= 抜粋 =
++++++++++
自動運転カメラの高負荷、その原因はLinuxカーネルのどこに?
はじめに
Turing株式会社ソフトウェアエンジニアの堀ノ内です!
私が所属する自動運転チームでは2024 ~ 2025年に発売予定の自動車に搭載する自動運転システムの開発を行っています。Turingでは車両前方に取り付けられたカメラの画像を入力とし、機械学習モデルが進むべき経路を推論、その経路に沿って実際に車両を動かすための制御信号(ステアリング、アクセル、ブレーキ)をCANで車両に送信することで以下の画像のような自動運転を実現しています。
今回のブログでは以下について記載し、私達のチームの仕事内容について知って頂くきっかけになればと思います。
- Turingの自動運転システムの紹介
- GMSLカメラの評価と発生した問題
- Linuxカーネル及びドライバのデバッグ
Turingの自動運転システム
Turingでは「カメラ画像入力 → 機械学習モデルで経路を推論 → 車両制御」の流れを実現するために必要なハードウェアやソフトウェアを全て含めて 自動運転システム と呼んでおり、詳細化した図が以下です。
自動運転というとそのアルゴリズムや機械学習方面にフォーカスがあたることが多いのですが、それを実行するための計算機やカメラのハードウェア的な性能も密接に関係してくるため、私達のチームでは計算機/カメラといったハードウェアの選定/調達/評価から計算機上で動作するLinuxディストリビューションの構築、車両に対する制御信号の合わせこみなど、自動運転システムを実現するために必要となる様々な業務を行っています。
カメラの評価と発生した問題
前述したようにTuringの自動運転ではカメラ画像を入力として車両が進むべき経路の推論を行うため、カメラは非常に重要なコンポーネントの1つです。一口にカメラといっても様々な方式、スペックのものがありますが、車載に耐えうる信頼性や自動運転システムで必要とされるフレームレート、解像度、LEDフリッカー軽減機能、接続台数などを考慮した上でGMSLカメラの採用を検討しています。
今回動作確認に使用した計算機は上記GMSLカメラを正式にサポートしていることが明言されており、カメラの動作確認を行う手段として以下のGStreamerコマンドが用意されていました。
$ gst-launch-1.0 v4l2src device="/dev/video0" ! "video/x-raw, format=(string)UYVY, width=(int)1920, height=(int)1080" ! nvvidconv ! xvimagesink sync=false
ざっくり言うと、 /dev/video0につながっているV4L2対応カメラからUYVYフォーマット/1920x1080の解像度で画像をキャプチャし画面に表示するという内容です。これを実行すると正常に画像が表示されます。
一見何の問題も無いように思われるのですが、リソースの使用量を確認するためtopコマンドを打つと、vi-outputというプロセスが1つのCPUを50%近く使用していることが分かります。
Turingの自動運転システムでは最終的に車両前方/後方/左右合計8台のカメラを同時にキャプチャする予定であり、かつカメラキャプチャの後段には機械学習モデルでの経路推論、車両制御といった重い処理が待ち構えています。ですのでカメラ1台のキャプチャでCPUを大量に消費してしまうわけにはいきません。そこでこの現象の原因究明に取り組みました。
原因の調査
プロセスの詳細を調査
まず、vi-outputとはどんなプロセスなのでしょうか?topコマンド実行中にcキーを押すと、実行コマンドがフルパスで表示されますが、vi-outputは[ ]付きで表示されるため、カーネルスレッドであることが分かります。またカメラキャプチャのコマンドを打った際に出現するため、Linuxカーネル(以降カーネルと呼ぶ)空間上で動作しているカメラに関連したドライバである可能性が高そうです。
++++++++++
= 提供資料 =

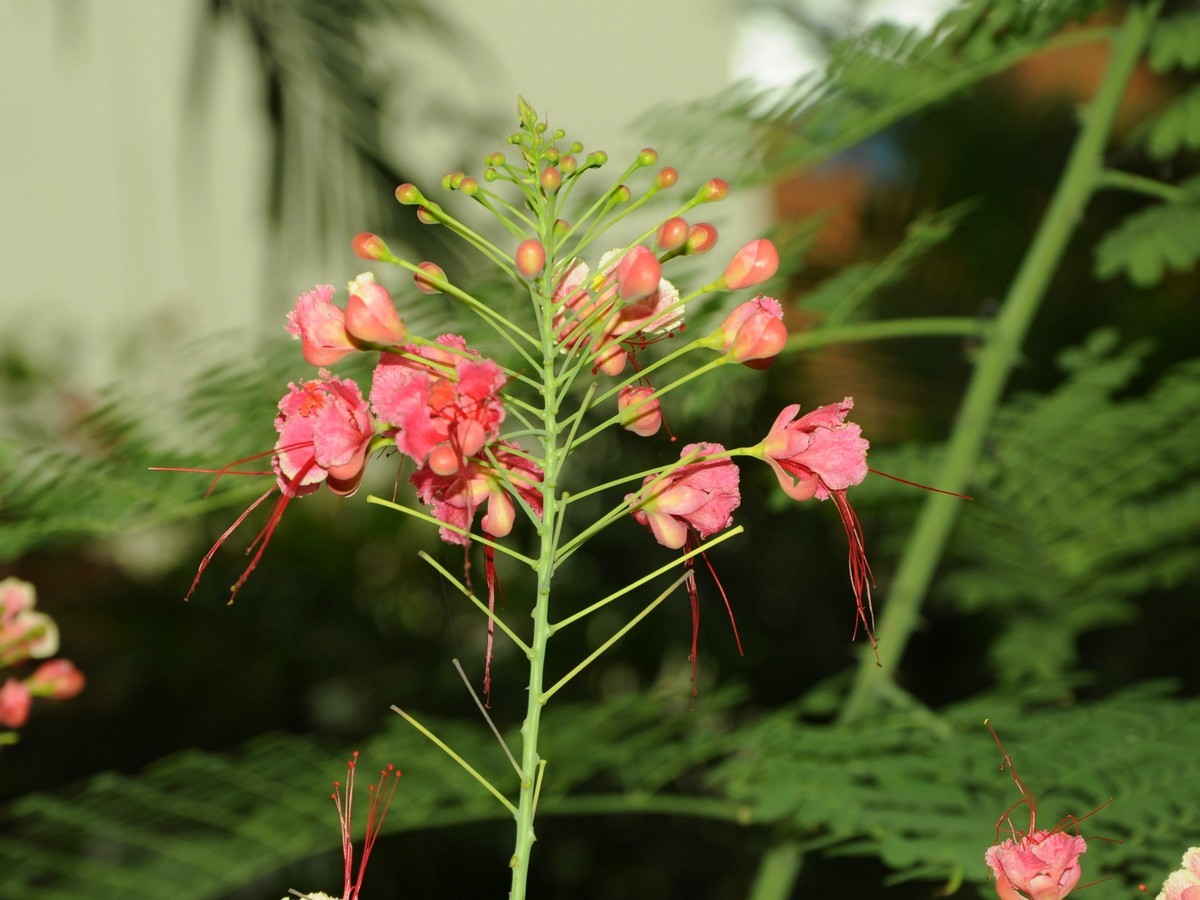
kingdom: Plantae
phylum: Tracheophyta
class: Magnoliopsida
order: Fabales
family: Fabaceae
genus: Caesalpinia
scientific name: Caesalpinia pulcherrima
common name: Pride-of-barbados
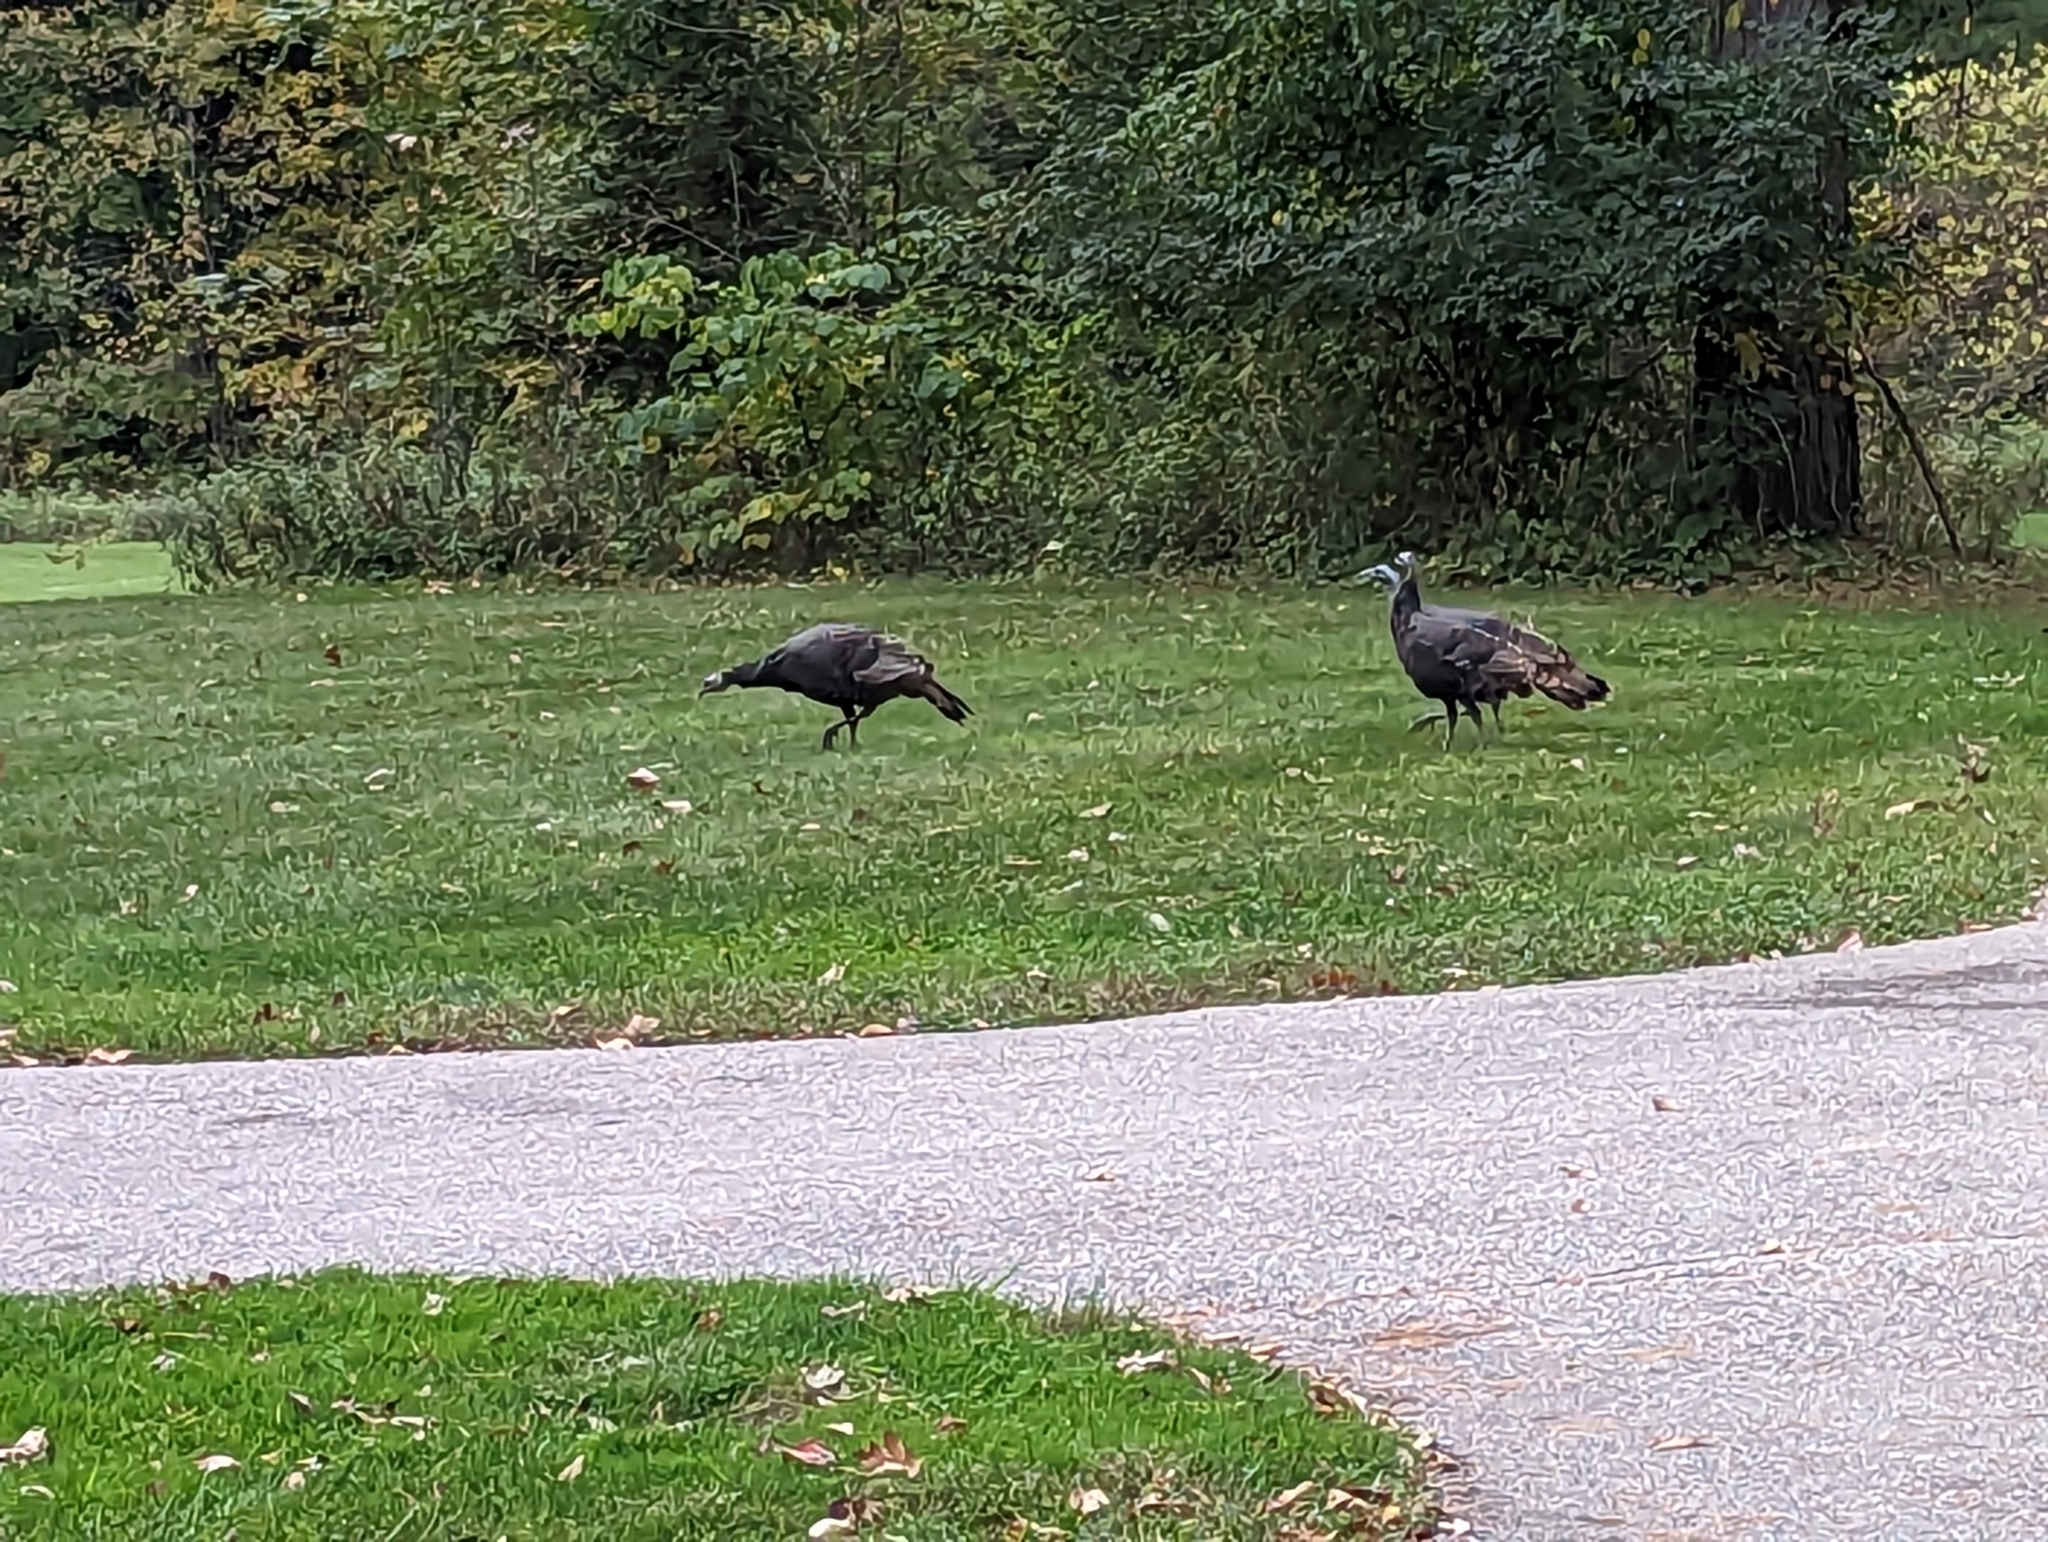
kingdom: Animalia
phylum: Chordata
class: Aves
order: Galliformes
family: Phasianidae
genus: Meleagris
++++++++++
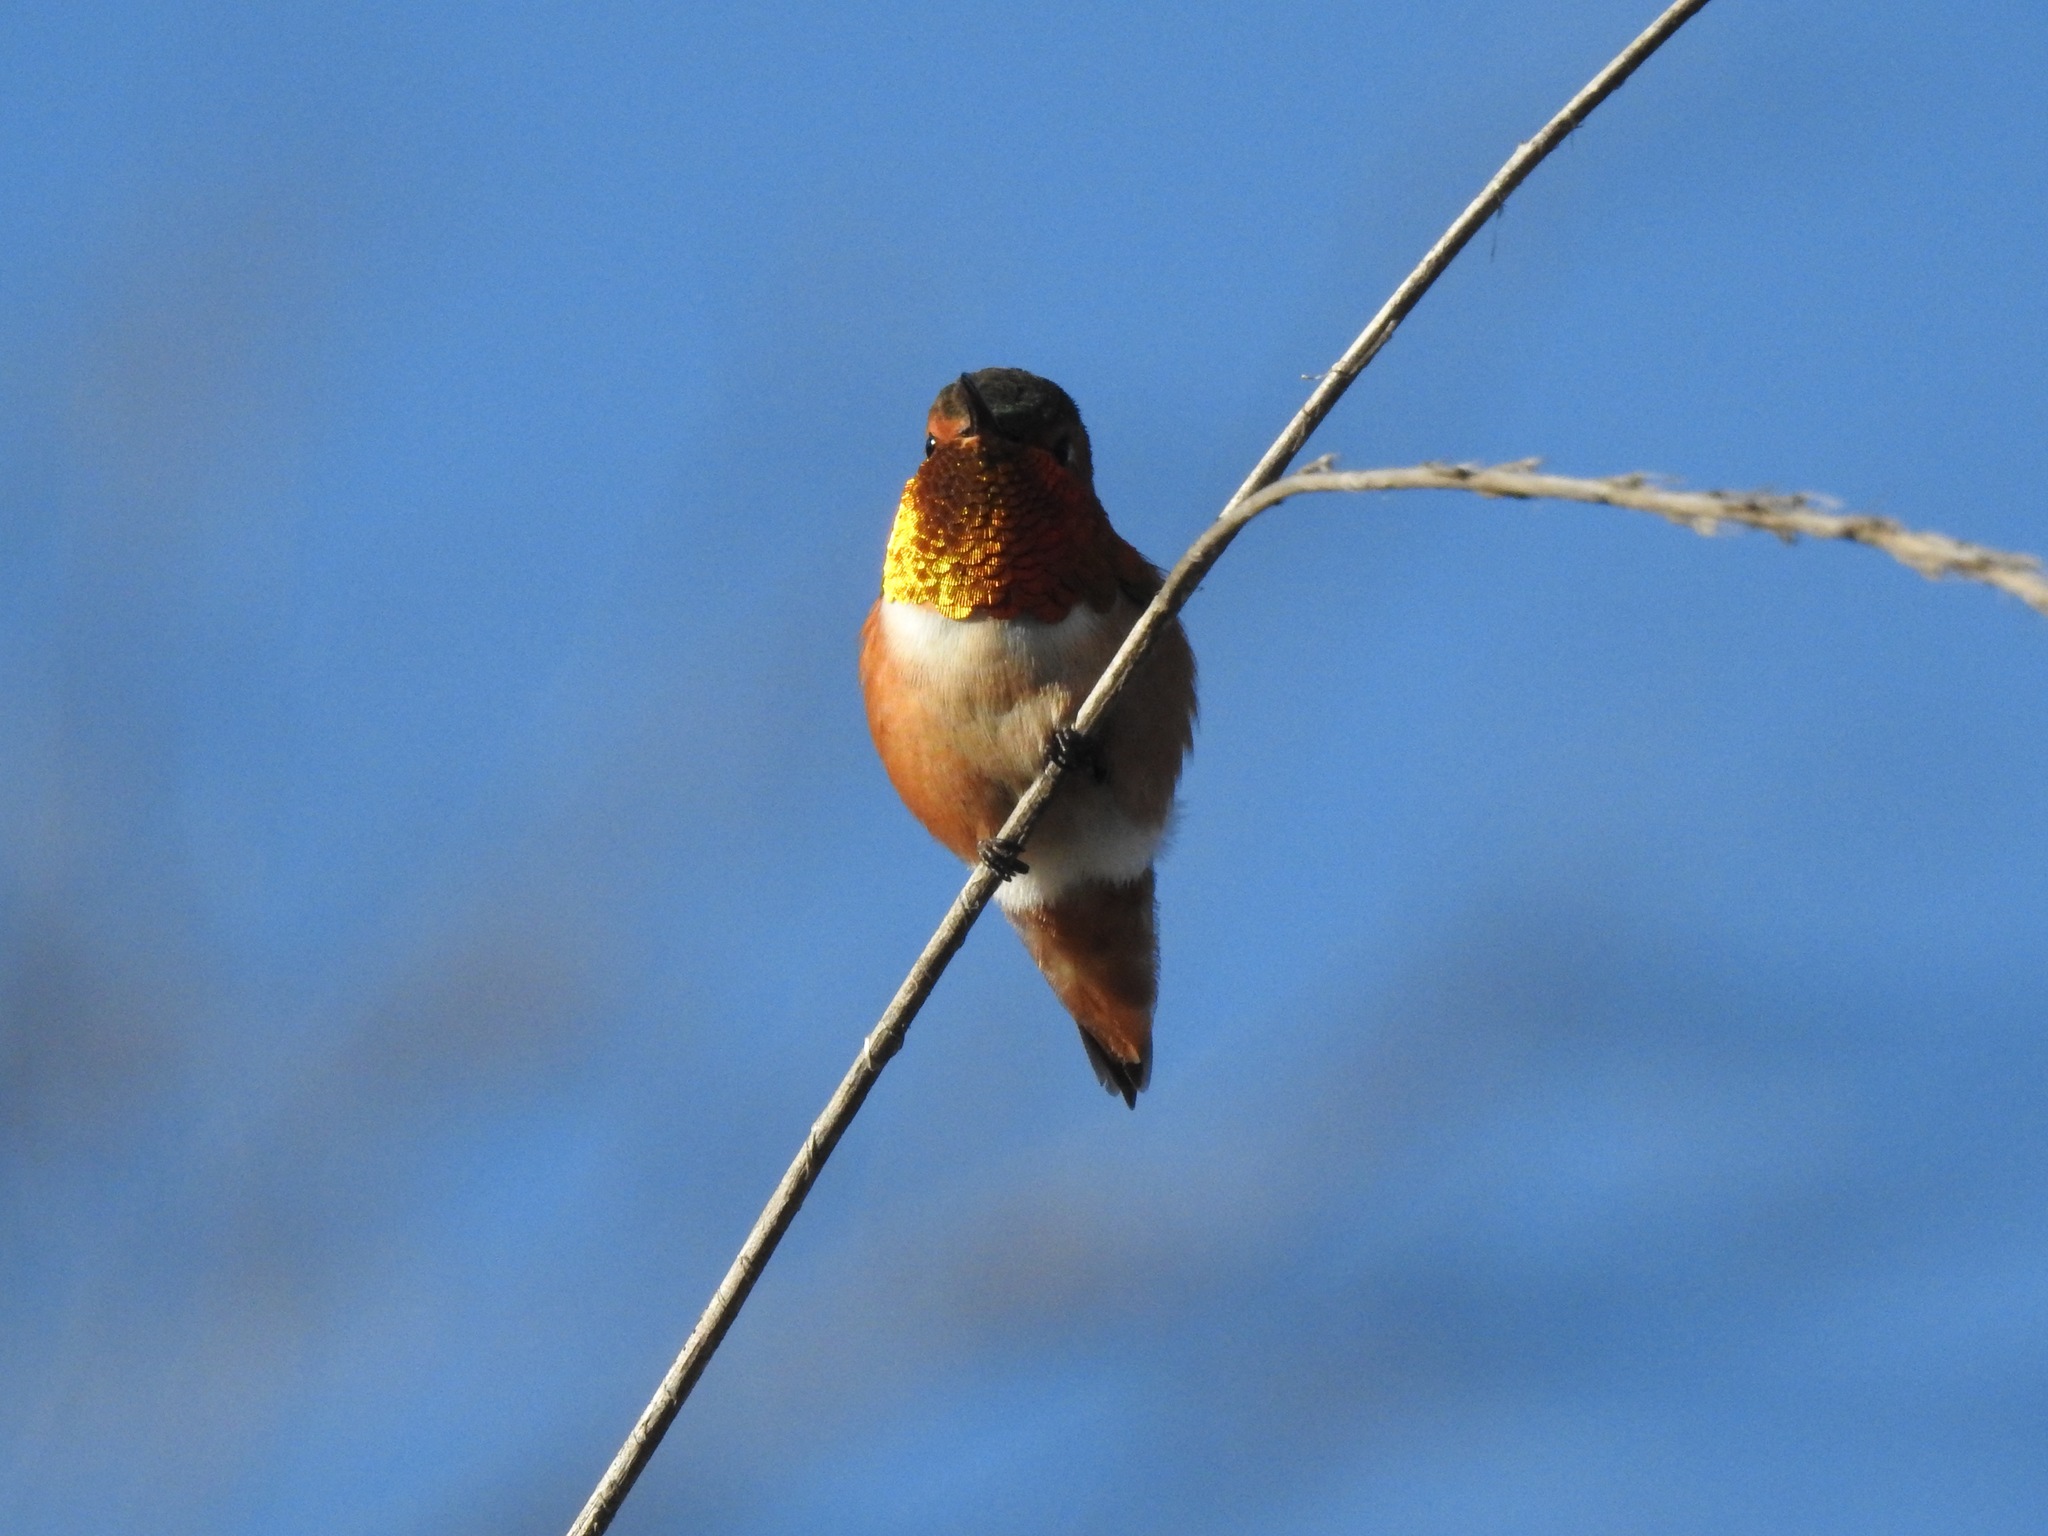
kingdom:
++++++++++
= 課題 A =
自動運転カメラの記事で、topコマンドで確認したvi-outputプロセスはCPUをどれくらい使用していましたか?
= 課題 B =
自動運転カメラの記事の続きを、最後の文の後から書き継いでください。

= 回答 A =
1つのCPUを50%近く使用していました。

= 回答 B =
不具合箇所を大まかに特定
こうなるとカーネルとドライバのソースコードが必要になってきます。ソースコードはGPLでライセンスされているため、計算機のメーカーに問い合わせすれば受領できるはずですし、それを見越して公開されていることもあるようです。今回は公開されているソースコードを発見し以降の調査に用いました。
カーネルやドライバのソースコードは膨大ですので不具合箇所にある程度あたりをつけなければ調査が進みません。そこでカーネル空間で動作するソフトウェアをトレースするftraceを使用します。webで検索すれば情報は多くでてくるので詳細は割愛しますが、以下のように実行することで、trace.logに関数の呼び出し履歴を得ることができます。
// どの種類のトレーサーをサポートしているかの確認
$ sudo cat /sys/kernel/debug/tracing/available_tracers
function_graph function nop
// 使用するトレーサーの指定
$ sudo bash -c "echo function > /sys/kernel/debug/tracing/current_tracer"
// トレース開始
$ sudo bash -c "echo 1 > /sys/kernel/debug/tracing/tracing_on"
// しばらくそのままにしてトレース終了
$ sudo bash -c "echo 0 > /sys/kernel/debug/tracing/tracing_on"
// ログ取得
$ sudo cat /sys/kernel/debug/tracing/trace_pipe > trace.log
得られたtrace.logをvi-outputで検索すると以下のような箇所がありました。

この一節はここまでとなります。